- [WORK ORDER]:
From the data below, repeat exactly the lines from the line with "grabljanje podova šuma, kao" to the line with "新型的范围由所附权利要求及其等同物限定。", both included.

- [INFORMATION GIVEN]:

=== Begin Enclosure ===

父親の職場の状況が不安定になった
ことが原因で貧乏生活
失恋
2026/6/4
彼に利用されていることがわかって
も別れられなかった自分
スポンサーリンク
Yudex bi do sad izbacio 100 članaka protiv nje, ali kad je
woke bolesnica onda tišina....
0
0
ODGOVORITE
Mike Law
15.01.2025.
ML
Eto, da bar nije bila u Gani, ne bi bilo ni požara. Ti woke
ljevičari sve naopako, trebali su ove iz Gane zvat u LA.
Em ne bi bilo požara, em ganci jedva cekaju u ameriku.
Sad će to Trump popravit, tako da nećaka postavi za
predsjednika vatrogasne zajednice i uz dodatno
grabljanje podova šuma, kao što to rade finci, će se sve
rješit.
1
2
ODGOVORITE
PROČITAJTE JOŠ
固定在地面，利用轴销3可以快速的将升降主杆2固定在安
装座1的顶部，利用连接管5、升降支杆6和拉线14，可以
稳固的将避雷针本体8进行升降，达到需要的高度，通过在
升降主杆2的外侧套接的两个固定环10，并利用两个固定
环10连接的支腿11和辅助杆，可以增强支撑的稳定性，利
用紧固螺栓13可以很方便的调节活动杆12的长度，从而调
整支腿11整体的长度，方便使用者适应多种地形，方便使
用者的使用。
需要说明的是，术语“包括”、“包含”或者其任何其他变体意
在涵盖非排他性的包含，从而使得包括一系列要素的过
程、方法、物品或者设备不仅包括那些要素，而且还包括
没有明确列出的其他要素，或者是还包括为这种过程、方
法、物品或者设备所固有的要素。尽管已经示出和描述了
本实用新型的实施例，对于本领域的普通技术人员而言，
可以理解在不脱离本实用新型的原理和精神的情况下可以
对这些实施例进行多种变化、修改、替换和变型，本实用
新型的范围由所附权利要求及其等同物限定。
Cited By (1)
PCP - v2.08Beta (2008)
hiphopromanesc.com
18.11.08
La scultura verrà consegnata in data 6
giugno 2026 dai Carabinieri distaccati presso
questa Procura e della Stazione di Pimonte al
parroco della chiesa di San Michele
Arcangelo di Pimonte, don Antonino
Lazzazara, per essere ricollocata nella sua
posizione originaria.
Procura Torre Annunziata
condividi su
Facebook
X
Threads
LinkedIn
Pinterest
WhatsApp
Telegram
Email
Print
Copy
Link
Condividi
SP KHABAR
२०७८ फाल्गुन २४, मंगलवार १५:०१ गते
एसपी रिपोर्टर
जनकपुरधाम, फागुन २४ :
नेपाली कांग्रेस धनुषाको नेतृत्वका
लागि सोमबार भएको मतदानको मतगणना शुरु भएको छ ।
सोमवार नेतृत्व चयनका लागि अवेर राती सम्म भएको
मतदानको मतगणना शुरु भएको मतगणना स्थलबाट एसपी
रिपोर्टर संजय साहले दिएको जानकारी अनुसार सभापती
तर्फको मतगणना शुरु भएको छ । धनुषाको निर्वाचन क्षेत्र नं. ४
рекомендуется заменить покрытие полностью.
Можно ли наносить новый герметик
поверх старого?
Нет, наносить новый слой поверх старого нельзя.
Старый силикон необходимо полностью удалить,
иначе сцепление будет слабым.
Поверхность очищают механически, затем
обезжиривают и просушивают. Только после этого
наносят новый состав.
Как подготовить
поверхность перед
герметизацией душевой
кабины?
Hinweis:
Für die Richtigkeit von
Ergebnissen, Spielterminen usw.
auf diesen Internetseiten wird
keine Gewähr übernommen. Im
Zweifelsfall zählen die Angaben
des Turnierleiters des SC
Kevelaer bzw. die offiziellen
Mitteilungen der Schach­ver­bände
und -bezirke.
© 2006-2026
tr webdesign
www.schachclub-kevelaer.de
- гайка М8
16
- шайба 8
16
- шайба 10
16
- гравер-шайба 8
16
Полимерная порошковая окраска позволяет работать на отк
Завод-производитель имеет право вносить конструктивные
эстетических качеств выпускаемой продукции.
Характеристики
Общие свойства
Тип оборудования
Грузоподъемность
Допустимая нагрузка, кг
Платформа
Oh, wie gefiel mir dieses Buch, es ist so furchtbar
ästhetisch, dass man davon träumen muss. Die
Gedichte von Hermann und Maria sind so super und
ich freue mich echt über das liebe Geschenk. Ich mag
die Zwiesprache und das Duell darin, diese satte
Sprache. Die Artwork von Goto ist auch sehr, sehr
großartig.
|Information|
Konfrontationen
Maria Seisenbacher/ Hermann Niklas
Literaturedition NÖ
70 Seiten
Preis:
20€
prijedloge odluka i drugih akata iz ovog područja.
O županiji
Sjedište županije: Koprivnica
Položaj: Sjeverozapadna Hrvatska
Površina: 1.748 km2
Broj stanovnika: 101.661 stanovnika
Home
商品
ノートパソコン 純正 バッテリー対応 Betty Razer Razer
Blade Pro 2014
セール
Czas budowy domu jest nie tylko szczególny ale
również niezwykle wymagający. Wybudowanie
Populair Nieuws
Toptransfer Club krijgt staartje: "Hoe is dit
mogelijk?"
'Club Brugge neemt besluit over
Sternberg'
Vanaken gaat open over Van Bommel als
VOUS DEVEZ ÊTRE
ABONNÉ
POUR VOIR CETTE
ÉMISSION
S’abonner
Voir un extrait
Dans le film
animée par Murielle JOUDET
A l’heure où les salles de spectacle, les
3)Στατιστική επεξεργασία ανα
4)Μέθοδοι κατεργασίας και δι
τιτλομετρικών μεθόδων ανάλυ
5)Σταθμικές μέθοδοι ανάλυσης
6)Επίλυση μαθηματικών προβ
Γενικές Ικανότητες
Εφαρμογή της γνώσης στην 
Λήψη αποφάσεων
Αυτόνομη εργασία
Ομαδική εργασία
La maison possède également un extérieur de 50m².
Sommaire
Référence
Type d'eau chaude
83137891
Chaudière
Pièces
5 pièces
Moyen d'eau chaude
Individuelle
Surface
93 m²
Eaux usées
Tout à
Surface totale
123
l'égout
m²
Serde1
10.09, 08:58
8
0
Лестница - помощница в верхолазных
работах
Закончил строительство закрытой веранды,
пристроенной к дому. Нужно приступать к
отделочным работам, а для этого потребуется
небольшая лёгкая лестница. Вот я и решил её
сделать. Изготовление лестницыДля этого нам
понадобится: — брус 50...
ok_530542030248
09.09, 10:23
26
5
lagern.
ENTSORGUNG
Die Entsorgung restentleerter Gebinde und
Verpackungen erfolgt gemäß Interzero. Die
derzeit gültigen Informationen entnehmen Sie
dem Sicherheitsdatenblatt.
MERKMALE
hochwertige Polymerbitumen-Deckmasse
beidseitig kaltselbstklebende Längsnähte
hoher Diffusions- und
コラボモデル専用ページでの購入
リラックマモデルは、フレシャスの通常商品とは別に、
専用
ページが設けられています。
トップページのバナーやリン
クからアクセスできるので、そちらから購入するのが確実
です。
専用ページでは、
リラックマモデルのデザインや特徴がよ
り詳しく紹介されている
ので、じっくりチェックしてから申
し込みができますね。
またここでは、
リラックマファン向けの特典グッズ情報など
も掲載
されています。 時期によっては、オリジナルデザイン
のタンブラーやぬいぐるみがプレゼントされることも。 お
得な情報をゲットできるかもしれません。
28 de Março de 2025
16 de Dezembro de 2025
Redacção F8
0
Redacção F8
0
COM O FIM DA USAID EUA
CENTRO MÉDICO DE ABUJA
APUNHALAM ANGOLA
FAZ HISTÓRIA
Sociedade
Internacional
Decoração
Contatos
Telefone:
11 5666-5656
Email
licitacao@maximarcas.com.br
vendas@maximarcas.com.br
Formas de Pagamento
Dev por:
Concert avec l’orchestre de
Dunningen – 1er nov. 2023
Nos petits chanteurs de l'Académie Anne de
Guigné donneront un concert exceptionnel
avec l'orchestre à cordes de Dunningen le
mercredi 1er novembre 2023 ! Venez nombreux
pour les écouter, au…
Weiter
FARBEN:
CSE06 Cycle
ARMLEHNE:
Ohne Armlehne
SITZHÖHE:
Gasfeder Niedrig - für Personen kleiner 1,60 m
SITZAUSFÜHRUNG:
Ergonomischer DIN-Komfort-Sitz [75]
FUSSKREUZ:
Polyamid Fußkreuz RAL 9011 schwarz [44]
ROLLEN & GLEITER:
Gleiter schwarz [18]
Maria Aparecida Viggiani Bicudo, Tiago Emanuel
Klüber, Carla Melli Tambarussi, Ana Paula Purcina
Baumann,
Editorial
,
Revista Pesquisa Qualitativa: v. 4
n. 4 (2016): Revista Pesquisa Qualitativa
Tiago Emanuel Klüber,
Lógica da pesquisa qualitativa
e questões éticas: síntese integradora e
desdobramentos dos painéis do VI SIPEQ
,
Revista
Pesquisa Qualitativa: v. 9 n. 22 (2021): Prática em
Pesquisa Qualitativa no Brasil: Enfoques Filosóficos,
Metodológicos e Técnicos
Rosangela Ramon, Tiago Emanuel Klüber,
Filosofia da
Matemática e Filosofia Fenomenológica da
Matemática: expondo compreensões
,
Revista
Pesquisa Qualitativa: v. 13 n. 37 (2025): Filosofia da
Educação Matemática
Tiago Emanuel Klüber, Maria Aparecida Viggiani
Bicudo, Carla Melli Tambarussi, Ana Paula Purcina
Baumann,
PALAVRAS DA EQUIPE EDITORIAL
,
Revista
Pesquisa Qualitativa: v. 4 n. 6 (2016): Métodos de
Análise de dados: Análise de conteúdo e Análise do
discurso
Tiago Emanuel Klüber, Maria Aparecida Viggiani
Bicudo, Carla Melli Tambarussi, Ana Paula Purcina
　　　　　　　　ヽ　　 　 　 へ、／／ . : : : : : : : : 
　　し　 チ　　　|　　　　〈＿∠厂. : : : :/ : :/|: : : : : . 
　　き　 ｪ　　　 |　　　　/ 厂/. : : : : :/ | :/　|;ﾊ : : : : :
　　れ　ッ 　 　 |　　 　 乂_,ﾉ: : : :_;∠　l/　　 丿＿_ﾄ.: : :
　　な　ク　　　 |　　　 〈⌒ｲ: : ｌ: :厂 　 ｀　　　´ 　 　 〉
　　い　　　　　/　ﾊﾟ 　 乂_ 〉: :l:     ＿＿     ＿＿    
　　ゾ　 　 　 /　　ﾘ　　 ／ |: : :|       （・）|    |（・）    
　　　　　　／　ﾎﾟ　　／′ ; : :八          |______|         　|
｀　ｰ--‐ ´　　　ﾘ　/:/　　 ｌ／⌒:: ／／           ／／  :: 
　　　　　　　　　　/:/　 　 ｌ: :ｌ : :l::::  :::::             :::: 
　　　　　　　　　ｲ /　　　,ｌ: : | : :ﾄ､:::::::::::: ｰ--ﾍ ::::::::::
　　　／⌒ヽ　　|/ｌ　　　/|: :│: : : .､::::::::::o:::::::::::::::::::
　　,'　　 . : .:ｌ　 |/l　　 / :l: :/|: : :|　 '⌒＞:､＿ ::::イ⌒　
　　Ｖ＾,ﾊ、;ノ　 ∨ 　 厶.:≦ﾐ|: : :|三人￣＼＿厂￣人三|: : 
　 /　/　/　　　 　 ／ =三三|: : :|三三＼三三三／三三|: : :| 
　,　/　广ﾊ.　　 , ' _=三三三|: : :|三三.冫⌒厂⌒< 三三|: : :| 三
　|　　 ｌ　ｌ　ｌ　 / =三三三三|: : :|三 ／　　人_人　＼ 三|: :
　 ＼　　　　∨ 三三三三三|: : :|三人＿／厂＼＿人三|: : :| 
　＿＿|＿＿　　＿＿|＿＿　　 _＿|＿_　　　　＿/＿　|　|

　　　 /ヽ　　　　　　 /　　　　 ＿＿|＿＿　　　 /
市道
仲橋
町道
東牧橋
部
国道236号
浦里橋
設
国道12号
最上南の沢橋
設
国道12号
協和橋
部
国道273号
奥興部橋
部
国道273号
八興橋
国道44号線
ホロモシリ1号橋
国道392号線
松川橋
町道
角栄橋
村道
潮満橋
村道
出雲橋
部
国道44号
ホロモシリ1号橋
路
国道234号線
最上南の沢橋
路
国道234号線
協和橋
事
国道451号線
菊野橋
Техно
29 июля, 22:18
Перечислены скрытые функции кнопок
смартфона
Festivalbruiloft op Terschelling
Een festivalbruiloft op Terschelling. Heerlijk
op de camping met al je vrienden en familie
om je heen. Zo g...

=== End Enclosure ===

- [TASK OUTPUT]:
grabljanje podova šuma, kao što to rade finci, će se sve
rješit.
1
2
ODGOVORITE
PROČITAJTE JOŠ
固定在地面，利用轴销3可以快速的将升降主杆2固定在安
装座1的顶部，利用连接管5、升降支杆6和拉线14，可以
稳固的将避雷针本体8进行升降，达到需要的高度，通过在
升降主杆2的外侧套接的两个固定环10，并利用两个固定
环10连接的支腿11和辅助杆，可以增强支撑的稳定性，利
用紧固螺栓13可以很方便的调节活动杆12的长度，从而调
整支腿11整体的长度，方便使用者适应多种地形，方便使
用者的使用。
需要说明的是，术语“包括”、“包含”或者其任何其他变体意
在涵盖非排他性的包含，从而使得包括一系列要素的过
程、方法、物品或者设备不仅包括那些要素，而且还包括
没有明确列出的其他要素，或者是还包括为这种过程、方
法、物品或者设备所固有的要素。尽管已经示出和描述了
本实用新型的实施例，对于本领域的普通技术人员而言，
可以理解在不脱离本实用新型的原理和精神的情况下可以
对这些实施例进行多种变化、修改、替换和变型，本实用
新型的范围由所附权利要求及其等同物限定。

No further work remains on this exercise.